Hmmmm. Awards season is coming up. And that means the Academy Awards are coming up. With the New Year's arrival, 2009 in film is officially over, and I think it's safe to say that Hollywood had a pretty good year. With big releases like Avatar, Star Trek, and Transformers 2: Revenge of the Fallen, I don't see any big movie studios collapsing under their own visual atrocities for a long time to come.
Official nominations for the 82nd Academy Awards will be announced on Tuesday February 2, 2010, and I'm already expecting a disappointing outcome. An article in the Los Angeles Times was released on December 21st with the provocative title, "Is 'Avatar' the new best picture front-runner?" This, along with countless other articles that I've been reading, has me cringing as I see the enthusiasm slowly shifting away from the previous front-runner (and my personal favorite), Inglourious Basterds, to Avatar, a movie which I will begin to give a fair shake, right now:
The film is visually captivating, stunning, and downright gorgeous. I don't think I've ever seen a film as mindblowingly beautiful as Avatar. The motion capture was flawless, the 3-D environments were impeccable, the editing was top-rate, and the mise en scène was that of a true auteur. James Cameron has secured (as if he hadn't already) his spot in the world of science-fiction and films in general. As far as the purely visceral goes, nothing can beat Avatar.

────────

* **Brief**:
Could you revise the Academy Awards post from the part starting at "Hmmmm. Awards season" and ending at "time to come.", writing it out again with "Up" in place of "Transformers 2: Revenge of the Fallen"?

* **Provided material**:

────────

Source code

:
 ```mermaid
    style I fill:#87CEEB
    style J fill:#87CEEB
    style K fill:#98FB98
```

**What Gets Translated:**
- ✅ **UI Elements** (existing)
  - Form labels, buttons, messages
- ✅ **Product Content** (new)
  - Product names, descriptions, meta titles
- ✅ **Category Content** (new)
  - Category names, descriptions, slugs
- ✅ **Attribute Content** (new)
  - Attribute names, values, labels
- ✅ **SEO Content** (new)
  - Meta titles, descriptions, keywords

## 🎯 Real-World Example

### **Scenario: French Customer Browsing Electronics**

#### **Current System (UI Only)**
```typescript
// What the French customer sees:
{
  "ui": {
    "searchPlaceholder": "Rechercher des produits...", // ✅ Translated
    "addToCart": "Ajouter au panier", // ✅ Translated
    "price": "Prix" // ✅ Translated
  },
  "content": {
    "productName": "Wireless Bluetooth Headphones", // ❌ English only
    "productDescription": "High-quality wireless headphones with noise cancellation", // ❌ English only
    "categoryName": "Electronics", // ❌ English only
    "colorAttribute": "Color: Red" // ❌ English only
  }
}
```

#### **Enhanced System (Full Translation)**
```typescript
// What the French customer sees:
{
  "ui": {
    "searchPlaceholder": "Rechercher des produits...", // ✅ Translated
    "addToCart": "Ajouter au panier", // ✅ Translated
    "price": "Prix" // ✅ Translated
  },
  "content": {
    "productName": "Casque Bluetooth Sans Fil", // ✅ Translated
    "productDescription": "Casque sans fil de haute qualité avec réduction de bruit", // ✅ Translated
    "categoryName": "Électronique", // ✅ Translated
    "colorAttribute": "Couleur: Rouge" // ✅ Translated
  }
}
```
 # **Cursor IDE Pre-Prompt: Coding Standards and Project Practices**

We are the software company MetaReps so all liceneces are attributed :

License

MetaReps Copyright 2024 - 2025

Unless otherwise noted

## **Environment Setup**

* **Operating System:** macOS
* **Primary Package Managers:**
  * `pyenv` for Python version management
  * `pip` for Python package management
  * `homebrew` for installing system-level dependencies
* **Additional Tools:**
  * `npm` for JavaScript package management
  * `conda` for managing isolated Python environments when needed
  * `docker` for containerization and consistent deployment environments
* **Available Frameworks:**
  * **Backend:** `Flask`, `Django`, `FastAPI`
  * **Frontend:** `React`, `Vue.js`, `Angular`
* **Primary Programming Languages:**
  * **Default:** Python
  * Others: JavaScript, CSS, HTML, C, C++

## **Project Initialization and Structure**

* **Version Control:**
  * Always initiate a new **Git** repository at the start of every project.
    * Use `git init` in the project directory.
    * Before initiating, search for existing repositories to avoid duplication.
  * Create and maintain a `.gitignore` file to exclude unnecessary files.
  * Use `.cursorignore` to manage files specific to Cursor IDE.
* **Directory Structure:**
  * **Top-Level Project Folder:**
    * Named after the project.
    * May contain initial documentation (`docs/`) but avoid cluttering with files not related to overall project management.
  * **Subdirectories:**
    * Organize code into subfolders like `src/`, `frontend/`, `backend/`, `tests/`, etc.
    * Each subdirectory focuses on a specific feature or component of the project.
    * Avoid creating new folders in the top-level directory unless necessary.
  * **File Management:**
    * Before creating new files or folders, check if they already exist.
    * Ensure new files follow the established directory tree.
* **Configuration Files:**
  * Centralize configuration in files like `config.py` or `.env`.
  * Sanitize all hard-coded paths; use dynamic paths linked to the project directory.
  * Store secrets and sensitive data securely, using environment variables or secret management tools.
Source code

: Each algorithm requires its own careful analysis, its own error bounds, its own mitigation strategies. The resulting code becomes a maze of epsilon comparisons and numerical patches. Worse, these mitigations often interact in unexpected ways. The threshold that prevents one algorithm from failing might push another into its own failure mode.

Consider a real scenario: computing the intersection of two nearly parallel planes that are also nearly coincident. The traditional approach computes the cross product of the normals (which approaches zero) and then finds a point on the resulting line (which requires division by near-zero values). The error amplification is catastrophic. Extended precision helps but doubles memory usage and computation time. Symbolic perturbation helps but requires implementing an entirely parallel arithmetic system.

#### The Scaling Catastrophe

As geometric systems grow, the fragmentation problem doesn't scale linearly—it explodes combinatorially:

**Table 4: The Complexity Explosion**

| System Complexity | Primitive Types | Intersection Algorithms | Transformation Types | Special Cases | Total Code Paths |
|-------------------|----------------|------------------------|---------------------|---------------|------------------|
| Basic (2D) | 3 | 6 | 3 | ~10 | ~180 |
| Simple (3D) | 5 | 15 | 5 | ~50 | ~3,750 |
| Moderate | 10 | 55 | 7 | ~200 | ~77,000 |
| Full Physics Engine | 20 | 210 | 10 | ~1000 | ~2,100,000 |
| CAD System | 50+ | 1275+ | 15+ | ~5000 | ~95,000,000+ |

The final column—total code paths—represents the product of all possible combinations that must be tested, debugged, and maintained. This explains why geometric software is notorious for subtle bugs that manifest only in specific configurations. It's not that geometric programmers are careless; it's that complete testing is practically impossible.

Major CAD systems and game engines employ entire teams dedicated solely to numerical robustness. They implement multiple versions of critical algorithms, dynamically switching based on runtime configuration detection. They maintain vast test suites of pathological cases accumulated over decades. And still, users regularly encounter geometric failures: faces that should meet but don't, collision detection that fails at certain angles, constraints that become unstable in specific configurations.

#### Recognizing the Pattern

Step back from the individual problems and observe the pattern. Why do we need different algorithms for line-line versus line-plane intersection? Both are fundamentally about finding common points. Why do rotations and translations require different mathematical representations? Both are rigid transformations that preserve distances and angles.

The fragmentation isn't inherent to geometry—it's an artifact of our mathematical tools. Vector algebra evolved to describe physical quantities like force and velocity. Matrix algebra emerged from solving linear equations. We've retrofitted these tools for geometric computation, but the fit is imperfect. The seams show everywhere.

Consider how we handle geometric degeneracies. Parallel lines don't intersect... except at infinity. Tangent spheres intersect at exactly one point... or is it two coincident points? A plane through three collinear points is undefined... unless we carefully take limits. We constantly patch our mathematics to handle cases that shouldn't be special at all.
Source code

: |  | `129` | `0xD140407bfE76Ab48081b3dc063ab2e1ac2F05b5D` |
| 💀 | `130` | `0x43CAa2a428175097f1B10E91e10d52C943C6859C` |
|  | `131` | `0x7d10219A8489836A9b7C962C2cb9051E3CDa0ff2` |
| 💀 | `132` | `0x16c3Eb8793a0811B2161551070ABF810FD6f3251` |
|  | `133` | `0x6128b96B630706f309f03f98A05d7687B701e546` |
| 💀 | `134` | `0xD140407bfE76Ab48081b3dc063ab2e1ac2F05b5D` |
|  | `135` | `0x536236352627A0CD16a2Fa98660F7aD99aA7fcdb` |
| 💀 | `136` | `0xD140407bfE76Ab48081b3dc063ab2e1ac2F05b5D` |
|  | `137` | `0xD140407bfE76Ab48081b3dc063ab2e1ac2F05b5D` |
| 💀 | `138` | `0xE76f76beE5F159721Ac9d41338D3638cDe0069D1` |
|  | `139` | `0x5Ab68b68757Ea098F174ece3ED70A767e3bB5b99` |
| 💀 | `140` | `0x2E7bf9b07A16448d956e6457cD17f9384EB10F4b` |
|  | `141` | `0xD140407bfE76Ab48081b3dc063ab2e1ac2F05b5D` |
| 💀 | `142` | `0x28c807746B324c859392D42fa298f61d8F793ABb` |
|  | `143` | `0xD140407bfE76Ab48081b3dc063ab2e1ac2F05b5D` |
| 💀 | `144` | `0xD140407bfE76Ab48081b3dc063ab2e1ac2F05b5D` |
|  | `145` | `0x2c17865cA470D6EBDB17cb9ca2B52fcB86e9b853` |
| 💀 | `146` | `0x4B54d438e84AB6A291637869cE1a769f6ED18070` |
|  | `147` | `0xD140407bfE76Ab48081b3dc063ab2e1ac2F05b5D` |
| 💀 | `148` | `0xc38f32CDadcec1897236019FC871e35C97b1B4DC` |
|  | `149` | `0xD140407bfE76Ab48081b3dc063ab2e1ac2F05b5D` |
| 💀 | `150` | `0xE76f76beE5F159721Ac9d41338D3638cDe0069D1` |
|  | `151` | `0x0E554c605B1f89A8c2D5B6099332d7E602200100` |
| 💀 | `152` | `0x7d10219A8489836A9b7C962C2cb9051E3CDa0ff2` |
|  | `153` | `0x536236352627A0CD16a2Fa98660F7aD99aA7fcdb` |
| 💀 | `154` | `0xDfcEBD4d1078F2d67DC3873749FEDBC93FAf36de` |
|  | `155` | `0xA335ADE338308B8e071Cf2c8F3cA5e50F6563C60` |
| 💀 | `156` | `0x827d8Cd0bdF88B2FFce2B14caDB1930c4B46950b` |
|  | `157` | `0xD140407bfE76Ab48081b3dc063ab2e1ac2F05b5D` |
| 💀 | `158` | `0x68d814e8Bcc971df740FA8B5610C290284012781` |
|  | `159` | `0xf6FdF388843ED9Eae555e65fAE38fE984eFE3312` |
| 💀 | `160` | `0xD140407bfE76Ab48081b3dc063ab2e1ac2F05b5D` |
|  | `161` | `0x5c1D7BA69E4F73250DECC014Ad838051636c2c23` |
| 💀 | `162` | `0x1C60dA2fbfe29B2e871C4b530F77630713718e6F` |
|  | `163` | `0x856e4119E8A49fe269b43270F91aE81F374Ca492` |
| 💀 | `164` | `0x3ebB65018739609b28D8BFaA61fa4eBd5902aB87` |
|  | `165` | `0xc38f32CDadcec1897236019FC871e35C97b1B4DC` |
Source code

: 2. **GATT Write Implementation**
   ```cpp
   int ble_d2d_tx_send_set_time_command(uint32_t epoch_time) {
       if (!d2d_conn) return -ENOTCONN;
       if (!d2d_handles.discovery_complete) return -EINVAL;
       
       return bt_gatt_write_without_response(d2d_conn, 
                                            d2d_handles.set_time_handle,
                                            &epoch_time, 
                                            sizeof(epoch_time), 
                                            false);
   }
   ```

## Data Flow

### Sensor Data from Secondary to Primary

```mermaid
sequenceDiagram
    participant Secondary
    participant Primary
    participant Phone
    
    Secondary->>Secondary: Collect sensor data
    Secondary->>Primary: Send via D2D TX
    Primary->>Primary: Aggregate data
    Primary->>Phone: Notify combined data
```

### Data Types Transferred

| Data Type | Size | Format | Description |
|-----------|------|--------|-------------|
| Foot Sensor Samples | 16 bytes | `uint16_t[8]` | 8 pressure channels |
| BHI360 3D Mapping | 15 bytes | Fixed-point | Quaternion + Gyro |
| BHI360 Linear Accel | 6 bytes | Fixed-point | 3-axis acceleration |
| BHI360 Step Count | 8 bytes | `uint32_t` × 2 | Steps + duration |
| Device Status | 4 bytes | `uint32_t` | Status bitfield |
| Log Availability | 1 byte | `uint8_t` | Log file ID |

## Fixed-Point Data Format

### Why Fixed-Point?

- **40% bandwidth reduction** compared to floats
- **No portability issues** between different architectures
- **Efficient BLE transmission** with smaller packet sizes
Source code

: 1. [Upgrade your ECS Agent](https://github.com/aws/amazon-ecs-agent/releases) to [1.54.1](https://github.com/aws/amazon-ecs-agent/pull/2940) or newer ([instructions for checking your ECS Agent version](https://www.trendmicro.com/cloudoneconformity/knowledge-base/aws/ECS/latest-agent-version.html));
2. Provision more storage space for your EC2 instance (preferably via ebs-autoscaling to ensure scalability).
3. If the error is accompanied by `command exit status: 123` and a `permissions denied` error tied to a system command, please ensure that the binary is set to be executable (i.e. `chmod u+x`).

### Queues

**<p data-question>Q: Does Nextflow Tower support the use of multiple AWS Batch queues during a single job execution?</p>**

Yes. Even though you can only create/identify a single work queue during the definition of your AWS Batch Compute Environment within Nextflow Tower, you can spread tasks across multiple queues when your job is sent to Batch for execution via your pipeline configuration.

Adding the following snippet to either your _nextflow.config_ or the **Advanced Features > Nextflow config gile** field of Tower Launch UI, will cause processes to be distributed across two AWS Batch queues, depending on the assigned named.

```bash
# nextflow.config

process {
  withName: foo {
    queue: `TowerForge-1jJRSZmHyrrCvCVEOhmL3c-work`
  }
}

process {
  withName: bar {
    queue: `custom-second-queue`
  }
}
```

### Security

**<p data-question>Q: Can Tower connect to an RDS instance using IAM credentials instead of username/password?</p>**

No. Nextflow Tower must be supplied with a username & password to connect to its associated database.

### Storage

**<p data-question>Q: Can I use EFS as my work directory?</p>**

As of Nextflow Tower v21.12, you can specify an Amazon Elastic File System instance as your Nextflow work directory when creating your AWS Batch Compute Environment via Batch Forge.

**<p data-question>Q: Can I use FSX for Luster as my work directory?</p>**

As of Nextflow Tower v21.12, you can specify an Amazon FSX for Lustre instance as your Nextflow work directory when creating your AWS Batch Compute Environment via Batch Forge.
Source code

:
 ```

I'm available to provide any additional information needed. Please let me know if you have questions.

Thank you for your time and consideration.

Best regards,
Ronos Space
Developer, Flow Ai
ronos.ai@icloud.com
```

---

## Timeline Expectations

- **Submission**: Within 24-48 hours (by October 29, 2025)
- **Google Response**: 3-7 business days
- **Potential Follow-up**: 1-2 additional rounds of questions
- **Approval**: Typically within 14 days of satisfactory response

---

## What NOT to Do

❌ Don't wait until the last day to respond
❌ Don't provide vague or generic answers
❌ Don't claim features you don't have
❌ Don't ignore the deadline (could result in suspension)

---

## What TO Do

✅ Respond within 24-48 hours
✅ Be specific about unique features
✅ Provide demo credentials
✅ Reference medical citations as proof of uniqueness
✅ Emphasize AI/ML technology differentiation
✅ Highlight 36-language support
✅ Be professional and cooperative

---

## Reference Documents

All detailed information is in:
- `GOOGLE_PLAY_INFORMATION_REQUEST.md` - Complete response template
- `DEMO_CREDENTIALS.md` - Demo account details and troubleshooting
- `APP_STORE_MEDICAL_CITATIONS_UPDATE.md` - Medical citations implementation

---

────────

* **Expected answer**:
Hmmmm. Awards season is coming up. And that means the Academy Awards are coming up. With the New Year's arrival, 2009 in film is officially over, and I think it's safe to say that Hollywood had a pretty good year. With big releases like Avatar, Star Trek, and Up, I don't see any big movie studios collapsing under their own visual atrocities for a long time to come.